A week-long ceasefire in November saw 105 hostages - most of them women and children - freed in return for some 240 Palestinian prisoners in Israeli jails. Israeli officials say 133 hostages are being held in Gaza - including four taken captive before the war - but that more than 30 of them are dead.
Qatar's Sheikh Mohammed - whose country hosts many of Hamas's political leaders - said mediators were trying to keep the ceasefire negotiations going despite the disagreements between the warring parties. "We are passing through a delicate phase with some stumbling," he told a news conference with his Romanian counterpart. "We are trying as much as possible to address this stumbling block and to move forward."
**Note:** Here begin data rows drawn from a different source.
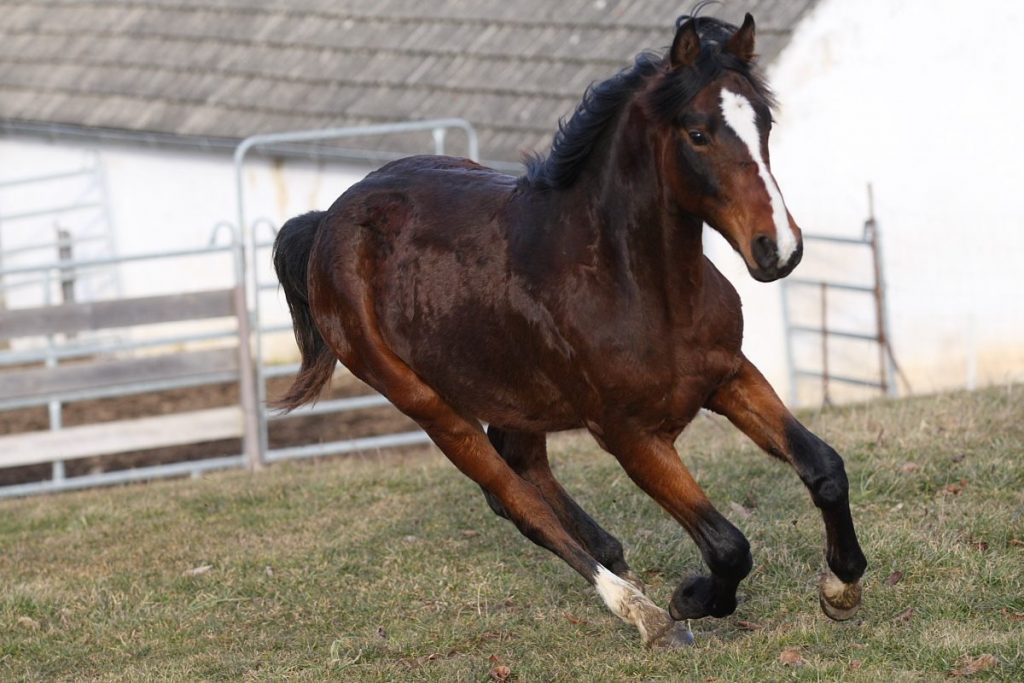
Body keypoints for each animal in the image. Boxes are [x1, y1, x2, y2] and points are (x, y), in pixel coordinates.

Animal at [271, 13, 867, 648]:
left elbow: (824, 467)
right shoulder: (629, 434)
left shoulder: (728, 374)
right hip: (428, 404)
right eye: (698, 134)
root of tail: (326, 222)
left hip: (512, 391)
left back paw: (619, 561)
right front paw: (689, 599)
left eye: (764, 123)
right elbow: (727, 544)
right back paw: (641, 610)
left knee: (523, 466)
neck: (637, 289)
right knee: (516, 502)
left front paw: (842, 587)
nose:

On Saturday, Hamas put out a statement saying it was ready to agree a "serious and true" hostage exchange deal with Israel but rejected what was currently on the table. It also reaffirmed that it was sticking to its demands for a permanent ceasefire that would lead to a full withdrawal of Israeli troops from Gaza and the return of displaced Palestinians to their homes.
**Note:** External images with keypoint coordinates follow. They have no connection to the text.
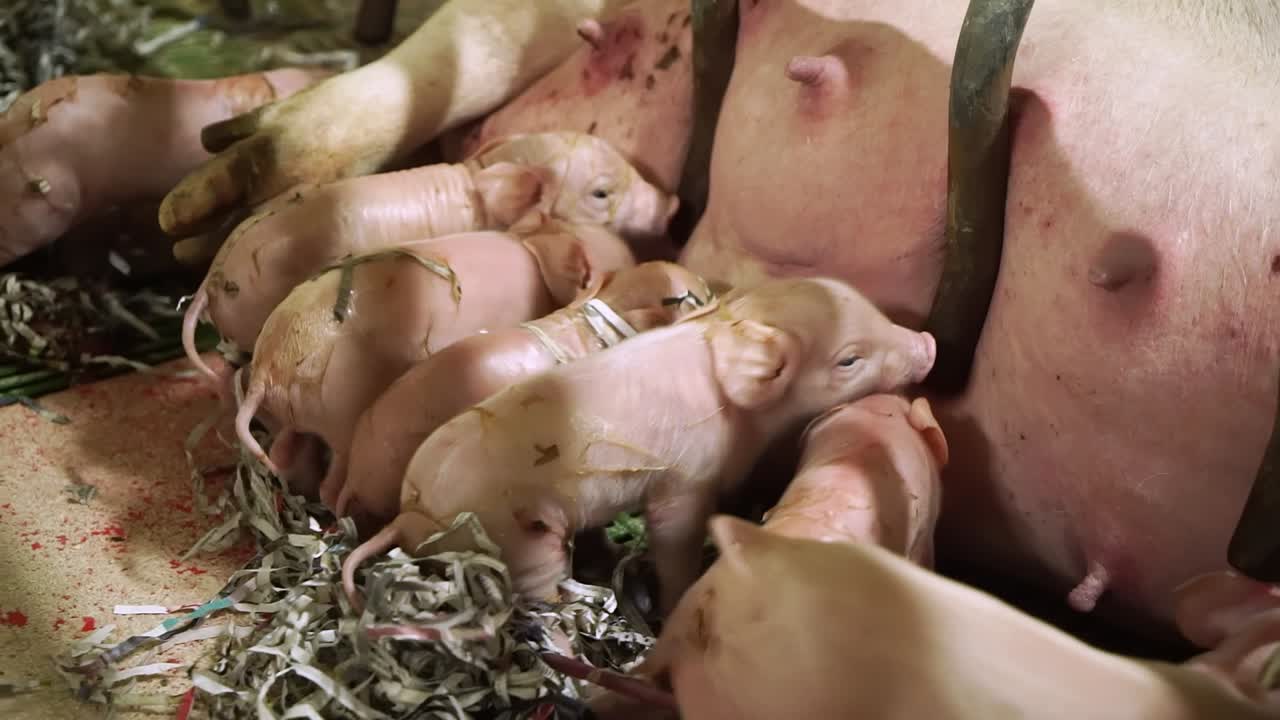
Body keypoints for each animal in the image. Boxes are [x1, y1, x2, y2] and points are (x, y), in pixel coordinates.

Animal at [234, 215, 637, 505]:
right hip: (339, 414)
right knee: (330, 487)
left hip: (294, 416)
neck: (534, 249)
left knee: (283, 453)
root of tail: (268, 369)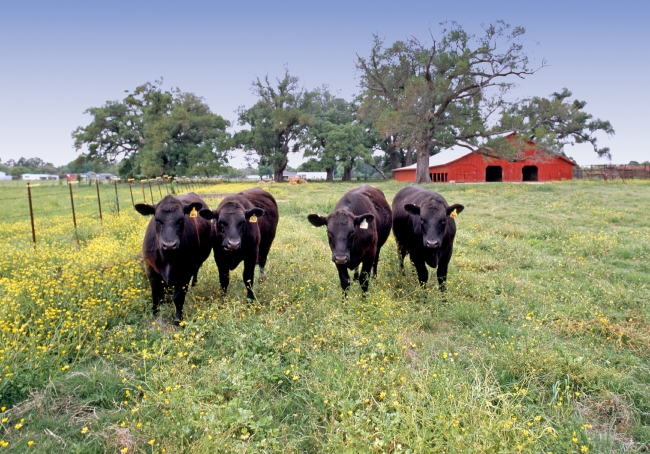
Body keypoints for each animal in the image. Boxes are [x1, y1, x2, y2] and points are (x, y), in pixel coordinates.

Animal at [134, 192, 210, 322]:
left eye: (180, 220)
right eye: (157, 220)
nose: (169, 245)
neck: (168, 259)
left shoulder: (186, 271)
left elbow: (178, 297)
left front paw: (178, 320)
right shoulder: (150, 267)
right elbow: (156, 294)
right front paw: (155, 314)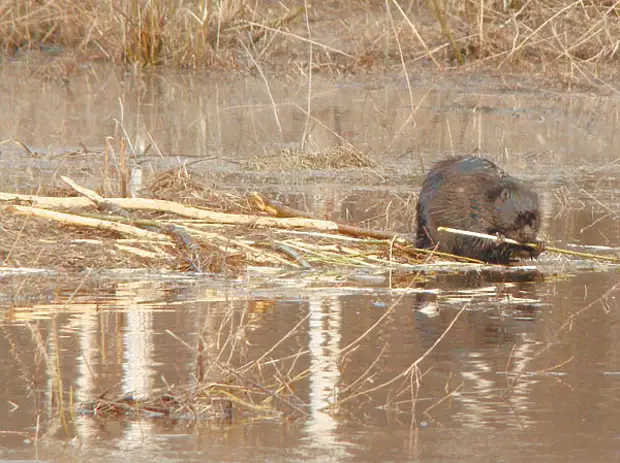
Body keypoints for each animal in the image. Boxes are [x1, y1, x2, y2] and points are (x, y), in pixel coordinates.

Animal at [416, 157, 544, 262]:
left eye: (534, 219)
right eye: (518, 216)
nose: (528, 235)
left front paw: (538, 244)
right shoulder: (471, 208)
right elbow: (475, 234)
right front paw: (498, 238)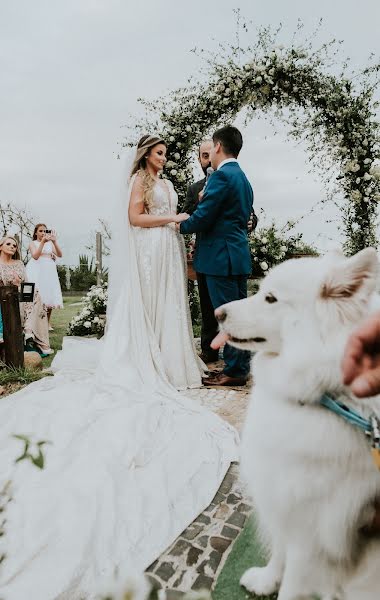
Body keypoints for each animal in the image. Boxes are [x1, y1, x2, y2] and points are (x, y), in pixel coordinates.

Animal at [215, 248, 380, 600]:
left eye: (270, 298)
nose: (218, 313)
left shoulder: (312, 534)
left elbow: (292, 583)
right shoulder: (285, 508)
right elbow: (279, 552)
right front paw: (266, 581)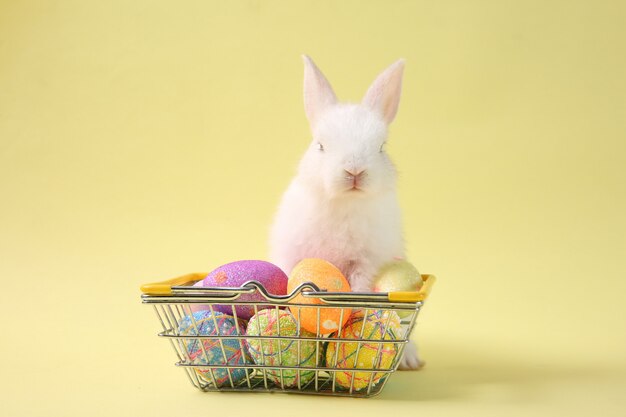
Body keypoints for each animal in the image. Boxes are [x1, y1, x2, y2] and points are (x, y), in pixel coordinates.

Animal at [270, 54, 422, 368]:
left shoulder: (366, 262)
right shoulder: (292, 254)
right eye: (320, 146)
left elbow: (360, 290)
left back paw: (410, 359)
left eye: (381, 147)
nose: (354, 171)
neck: (344, 203)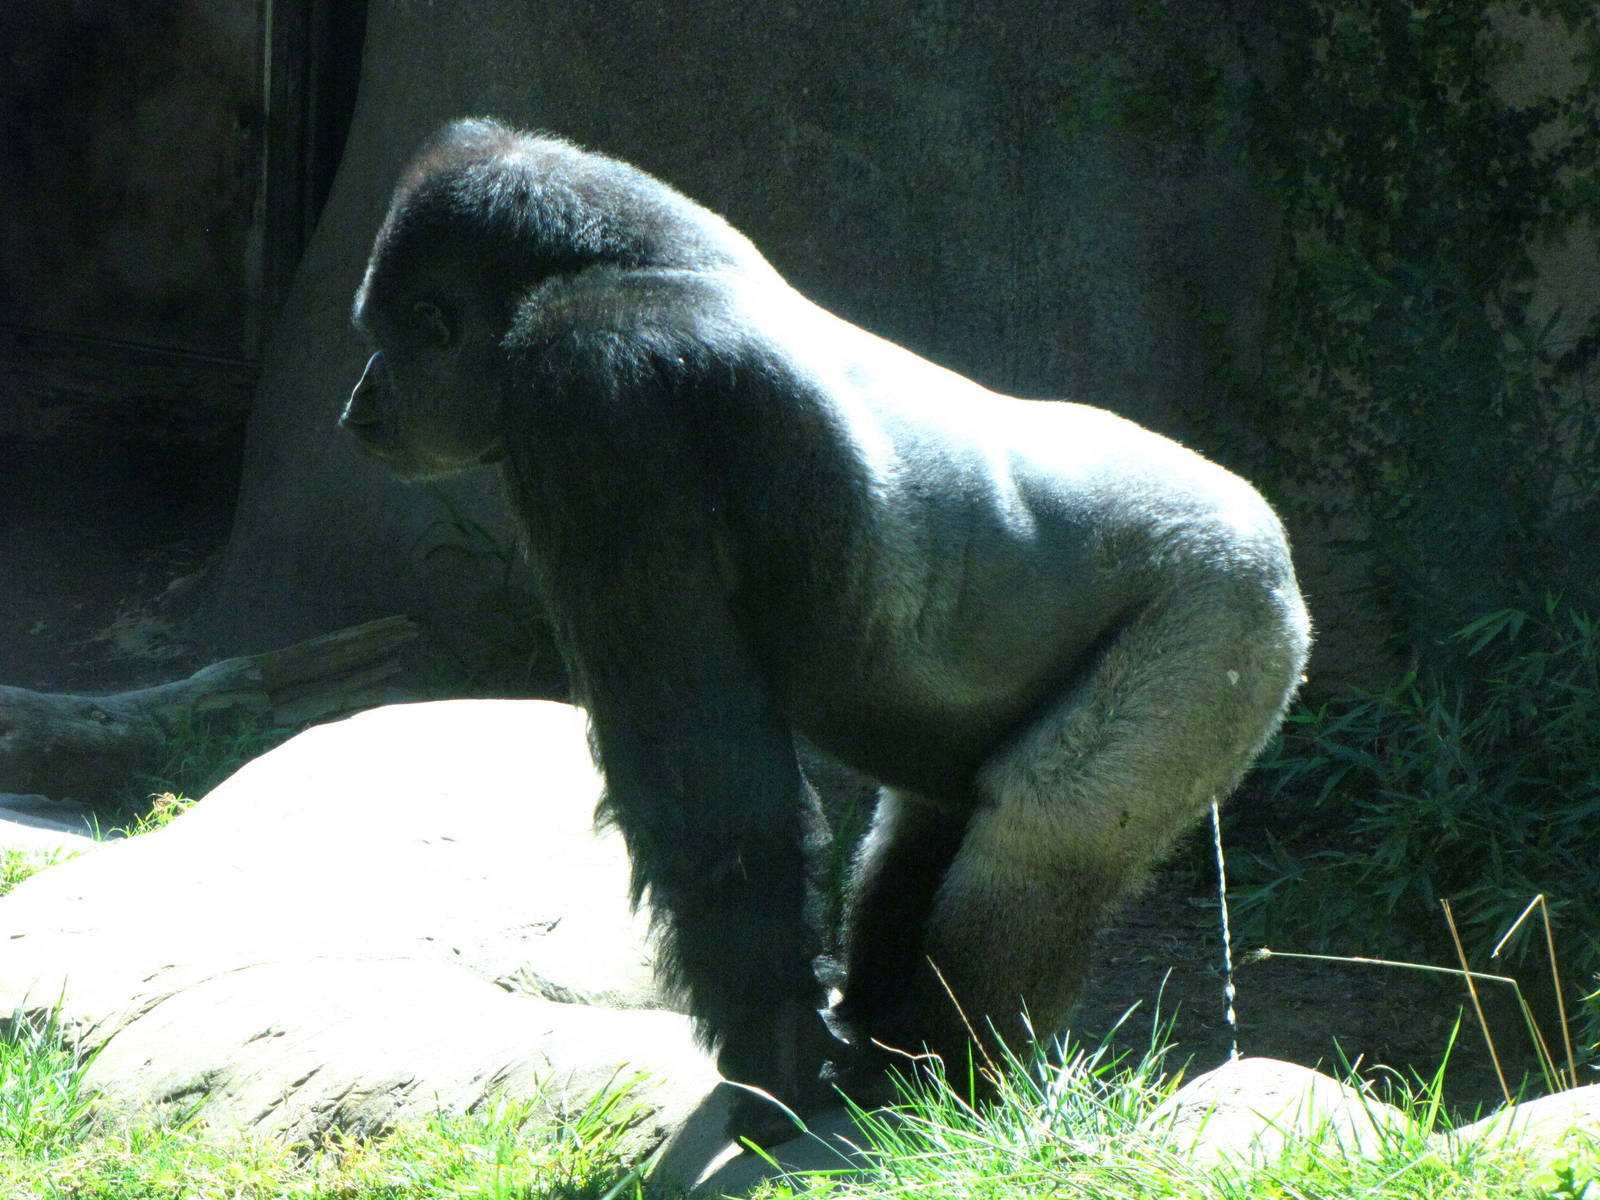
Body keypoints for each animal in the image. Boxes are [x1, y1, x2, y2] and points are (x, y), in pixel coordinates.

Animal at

Israel's Mossad intelligence agency, whose director is leading the Israeli negotiating team, said on Sunday that Hamas's stance showed that its leader in Gaza, Yahya Sinwar, "does not want a humanitarian deal and the return of the hostages, is continuing to exploit the tension with Iran, and is striving to unite the sectors and achieve a general escalation in the region". US Department of State spokesman Matthew Miller said on Monday: "The bottom line is Hamas needs to take that deal and they need to explain to the world and to the Palestinian people why they aren't taking it."